▶ [WORK REQUEST]
Please restate every line below exactly, without any pictures.
Top of EXERCISE INPUT
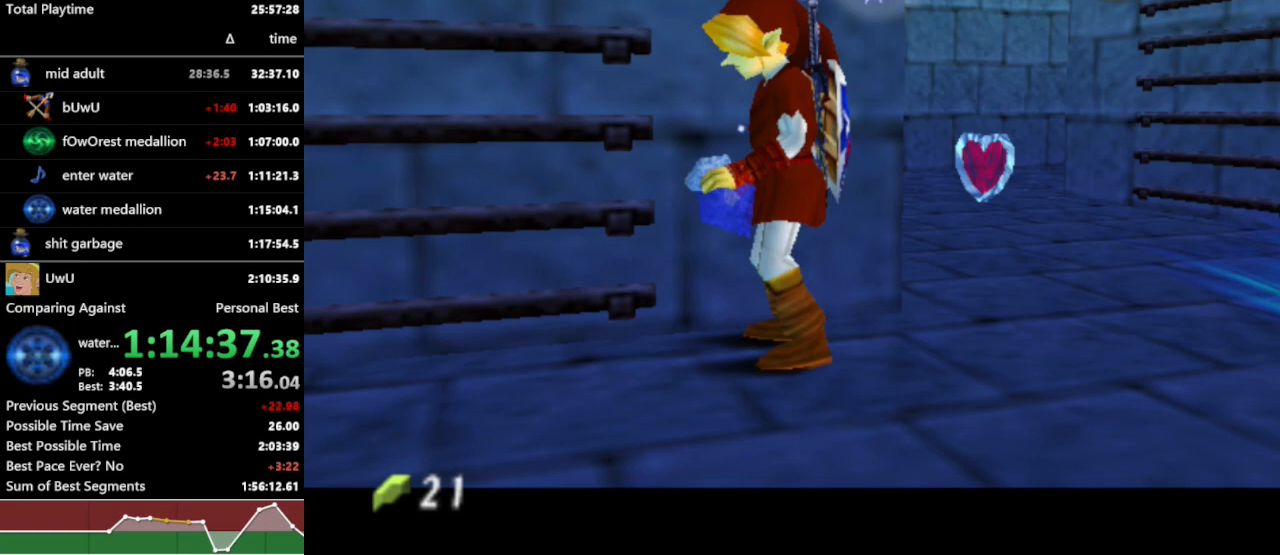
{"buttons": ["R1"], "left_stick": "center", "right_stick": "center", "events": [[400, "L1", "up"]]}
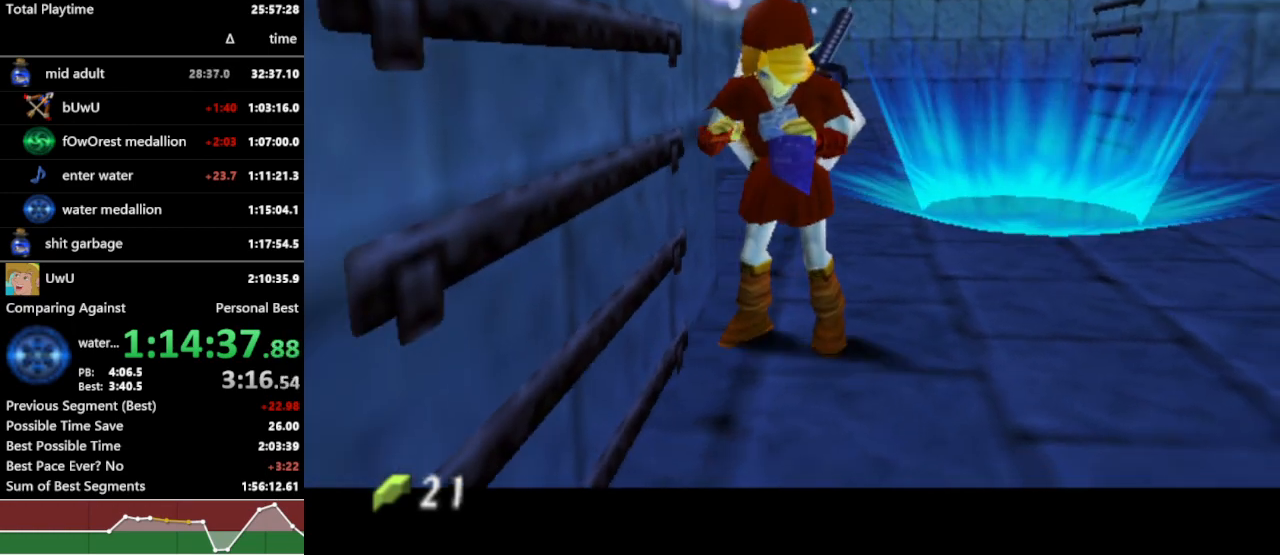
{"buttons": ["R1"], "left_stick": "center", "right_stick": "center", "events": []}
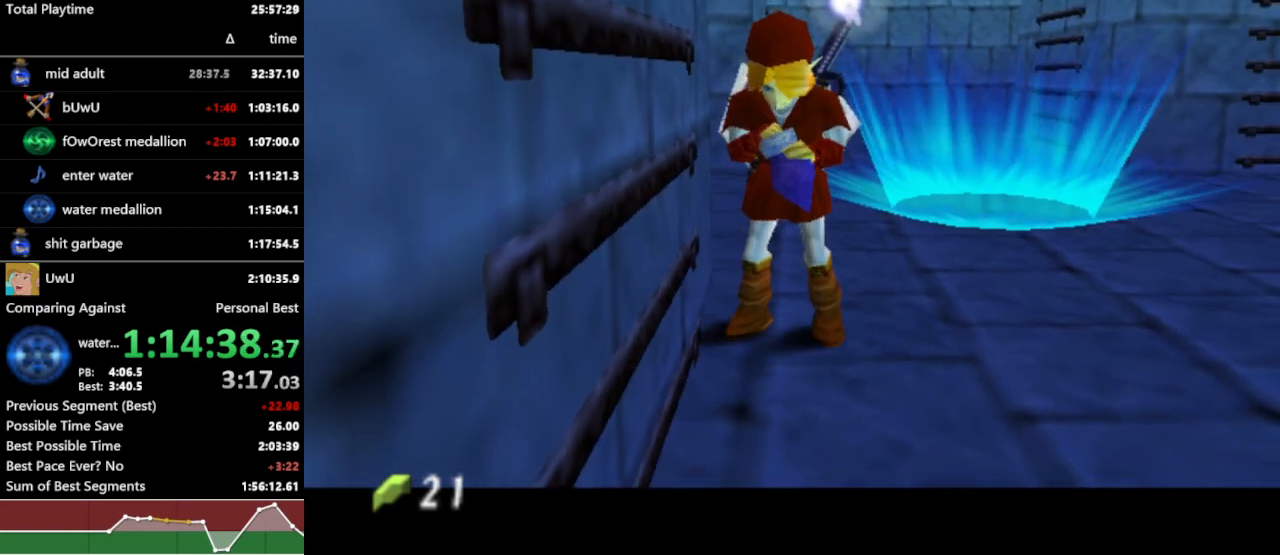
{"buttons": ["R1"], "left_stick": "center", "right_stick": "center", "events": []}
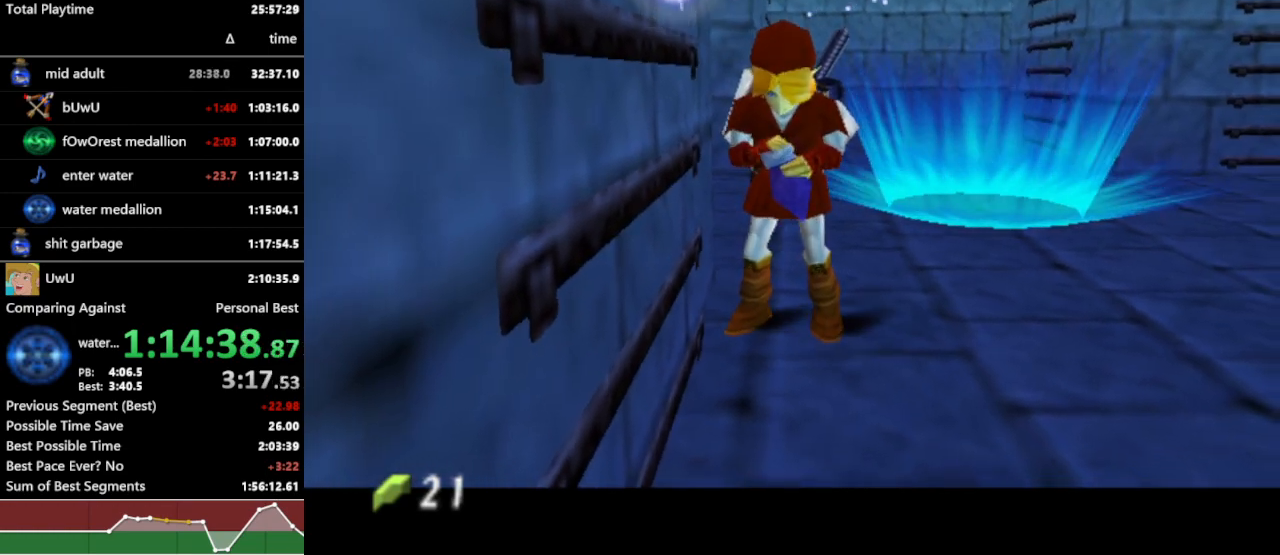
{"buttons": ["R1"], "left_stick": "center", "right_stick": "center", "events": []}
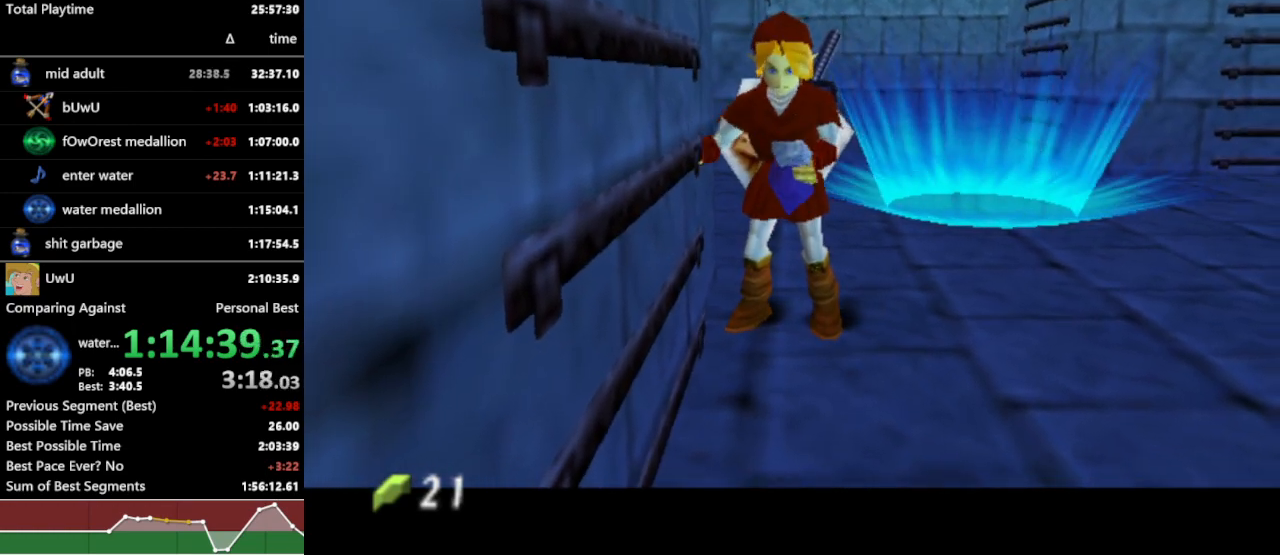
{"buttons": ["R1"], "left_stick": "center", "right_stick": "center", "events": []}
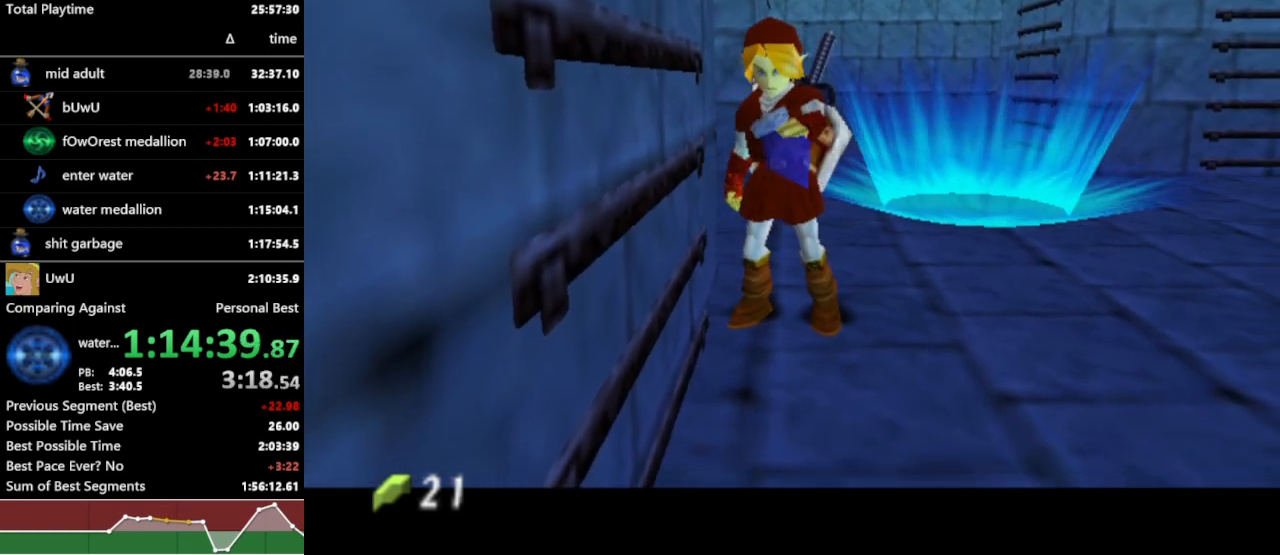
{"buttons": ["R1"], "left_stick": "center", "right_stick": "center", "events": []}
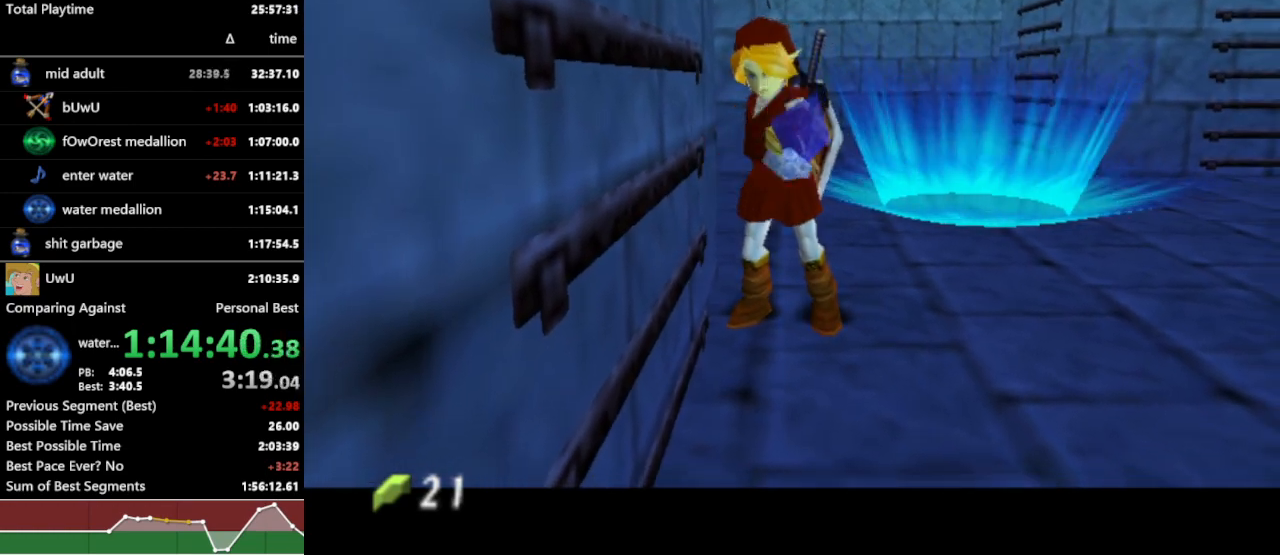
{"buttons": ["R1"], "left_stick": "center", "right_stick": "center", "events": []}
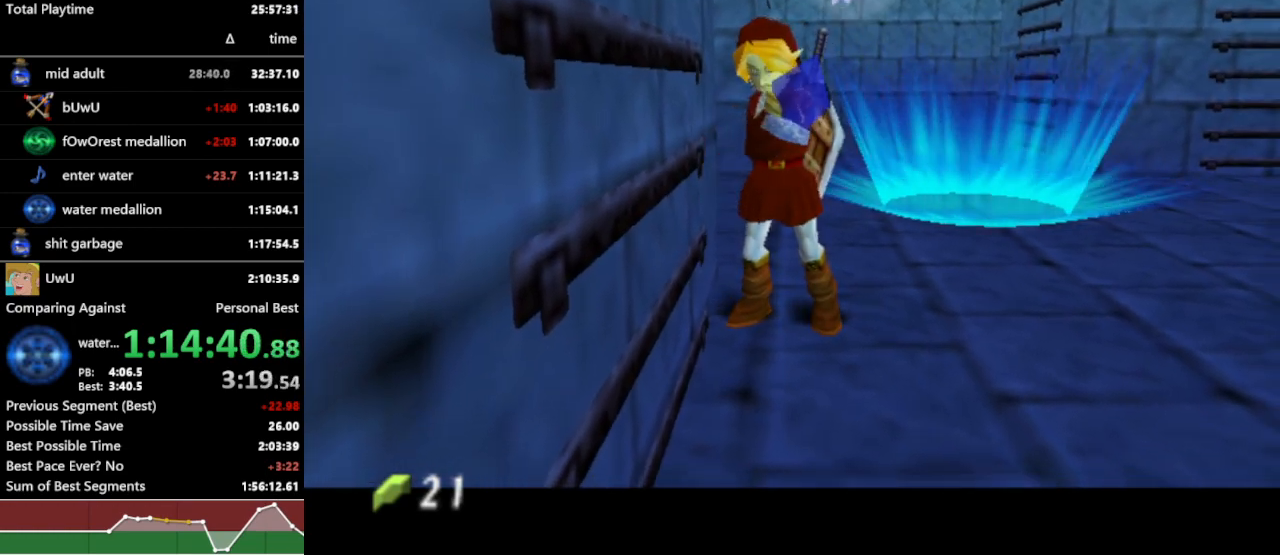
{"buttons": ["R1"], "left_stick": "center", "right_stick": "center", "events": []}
Bottom of EXERCISE INPUT
▶ [WRITTEN RESPONSE]
{"buttons": ["R1"], "left_stick": "center", "right_stick": "center", "events": [[400, "L1", "up"]]}
{"buttons": ["R1"], "left_stick": "center", "right_stick": "center", "events": []}
{"buttons": ["R1"], "left_stick": "center", "right_stick": "center", "events": []}
{"buttons": ["R1"], "left_stick": "center", "right_stick": "center", "events": []}
{"buttons": ["R1"], "left_stick": "center", "right_stick": "center", "events": []}
{"buttons": ["R1"], "left_stick": "center", "right_stick": "center", "events": []}
{"buttons": ["R1"], "left_stick": "center", "right_stick": "center", "events": []}
{"buttons": ["R1"], "left_stick": "center", "right_stick": "center", "events": []}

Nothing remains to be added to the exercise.